▶ [DATA PROVIDED]
((

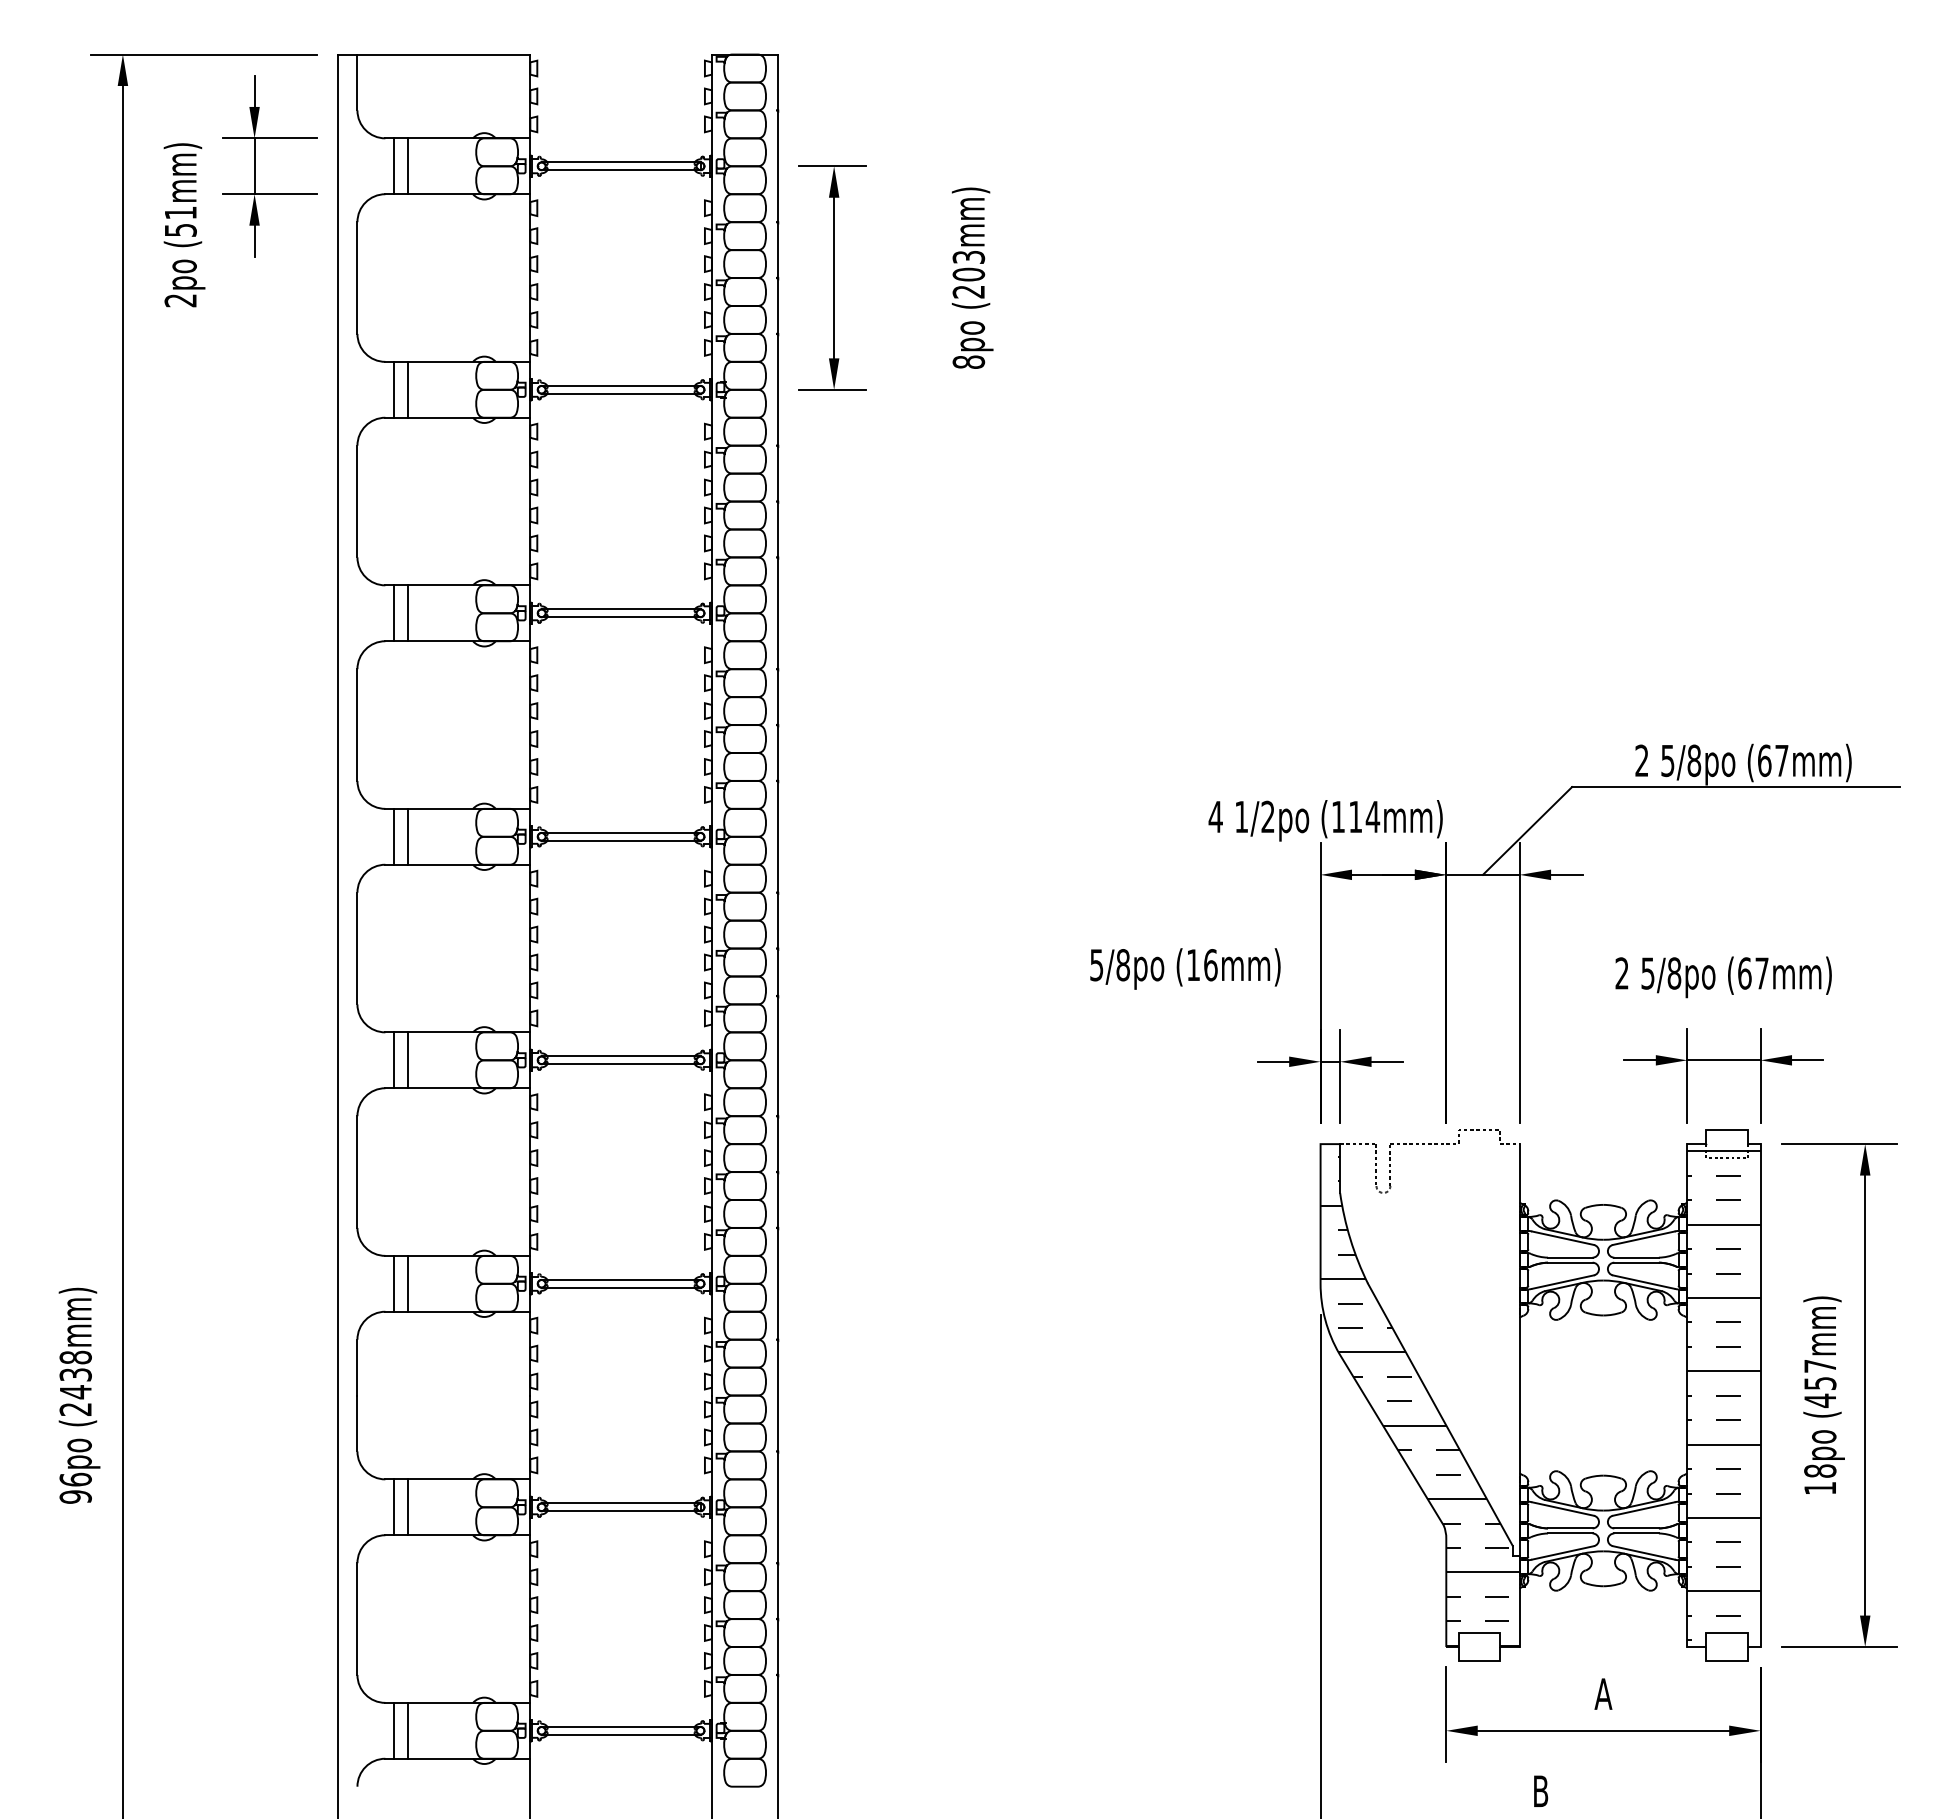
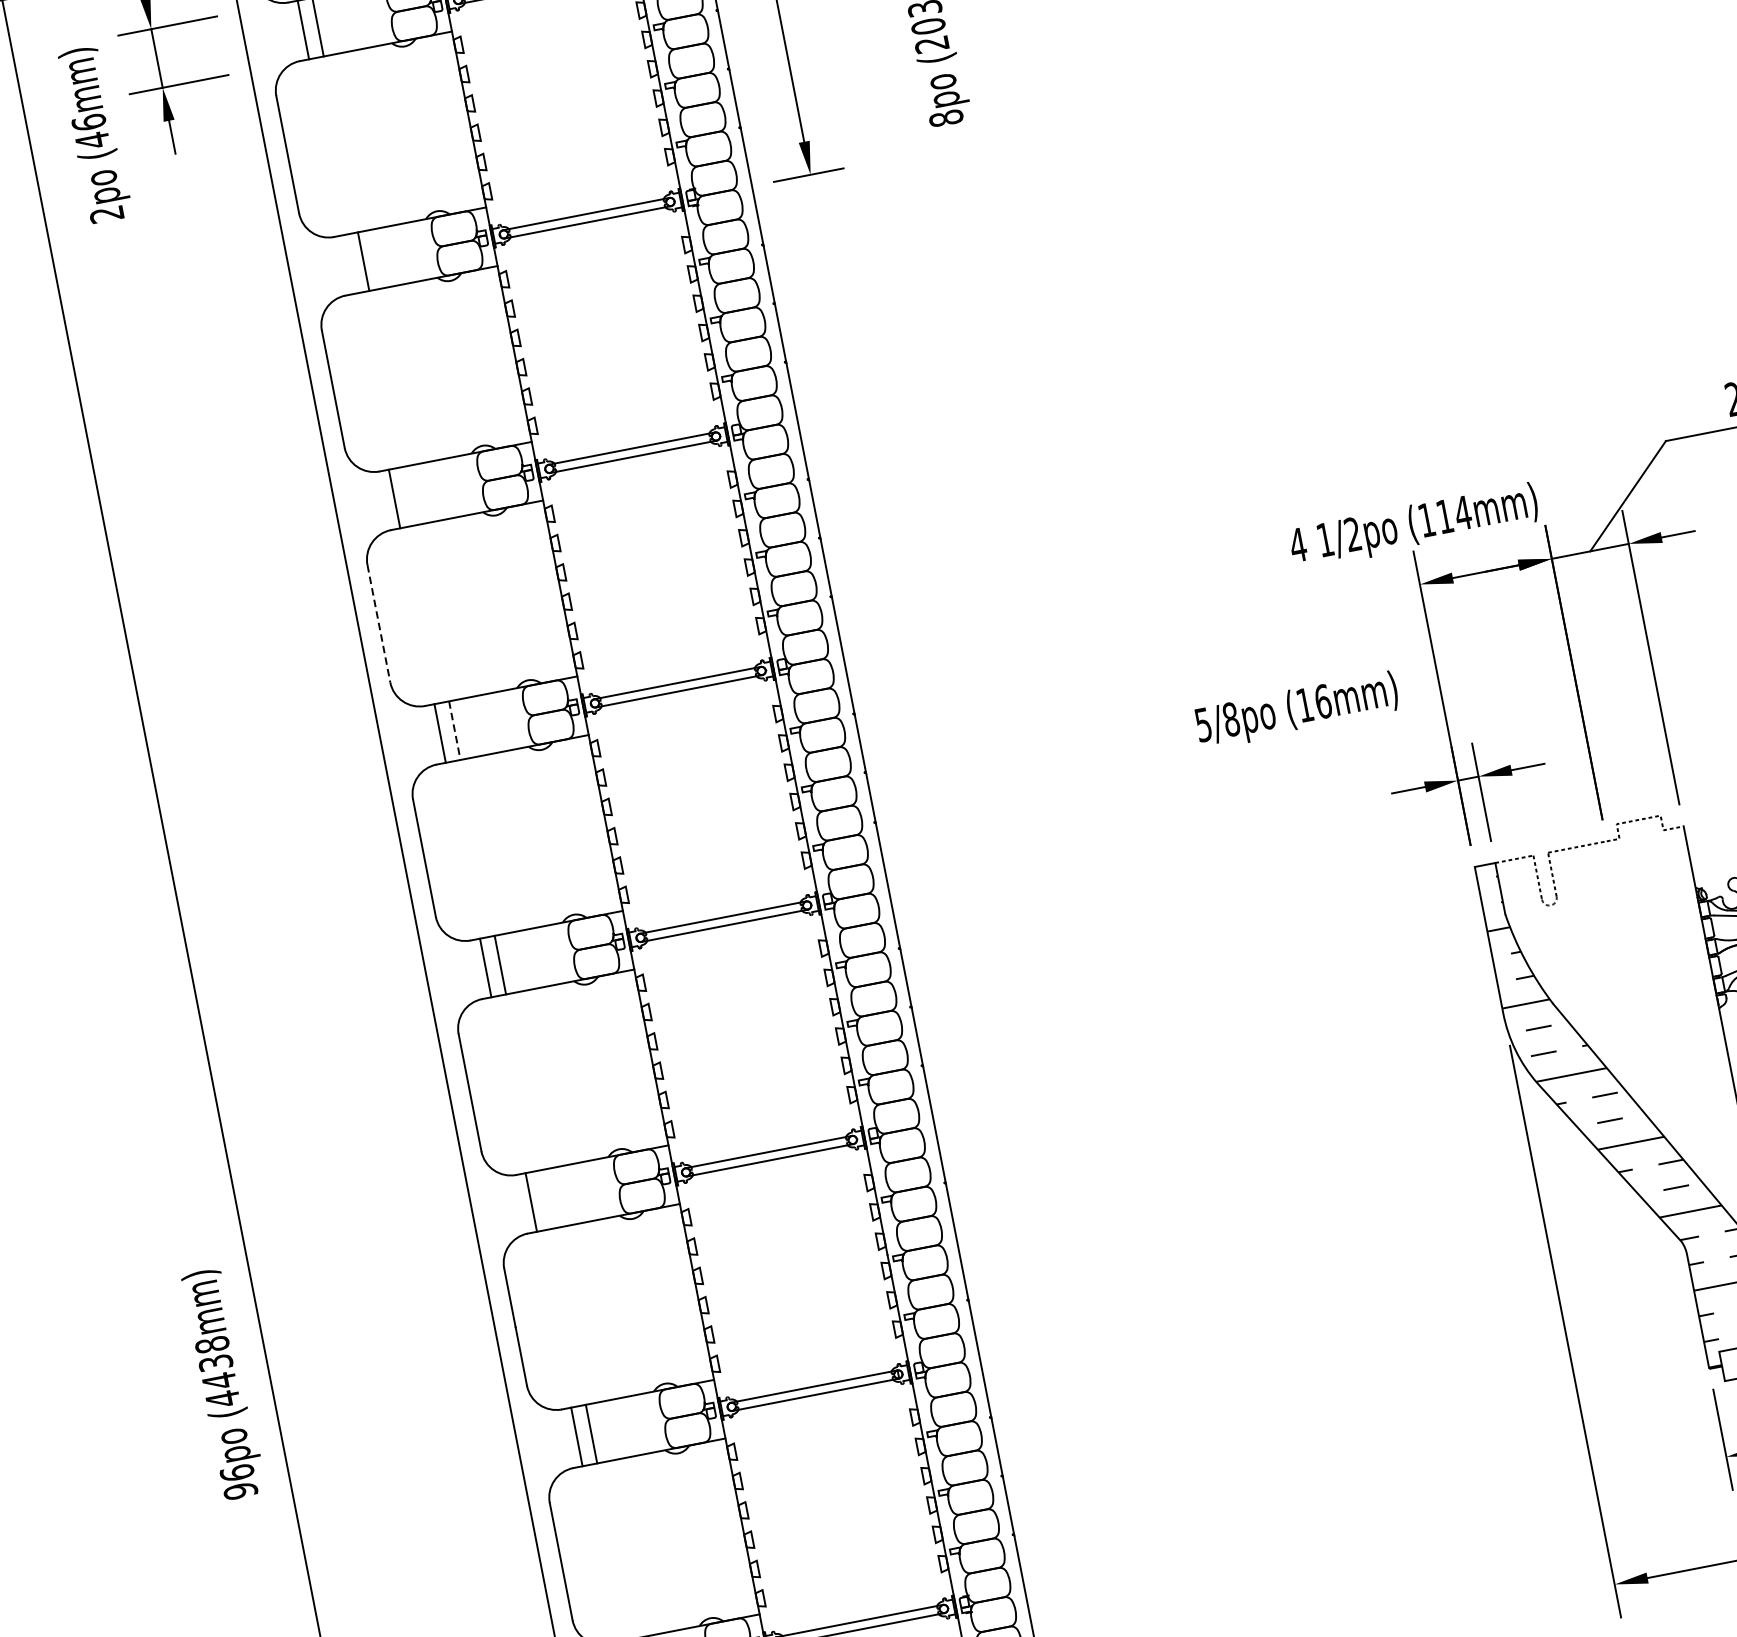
text: (180, 221) -> (90, 131), (51mm) -> (46mm)
line: (394, 389) -> (349, 264), removed
line: (408, 613) -> (409, 496), removed
line: (357, 725) -> (379, 624), solid -> dashed
line: (408, 836) -> (455, 730), solid -> dashed
line: (408, 1283) -> (546, 1199), removed
text: (75, 1409) -> (222, 1399), (2438mm) -> (4438mm)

))

Copy the line containing "line: (394, 389) -> (349, 264), removed" exactly. Then copy every line after it through the end of the listing, and nothing more.

▶ [WORKED SOLUTION]
line: (394, 389) -> (349, 264), removed
line: (408, 613) -> (409, 496), removed
line: (357, 725) -> (379, 624), solid -> dashed
line: (408, 836) -> (455, 730), solid -> dashed
line: (408, 1283) -> (546, 1199), removed
text: (75, 1409) -> (222, 1399), (2438mm) -> (4438mm)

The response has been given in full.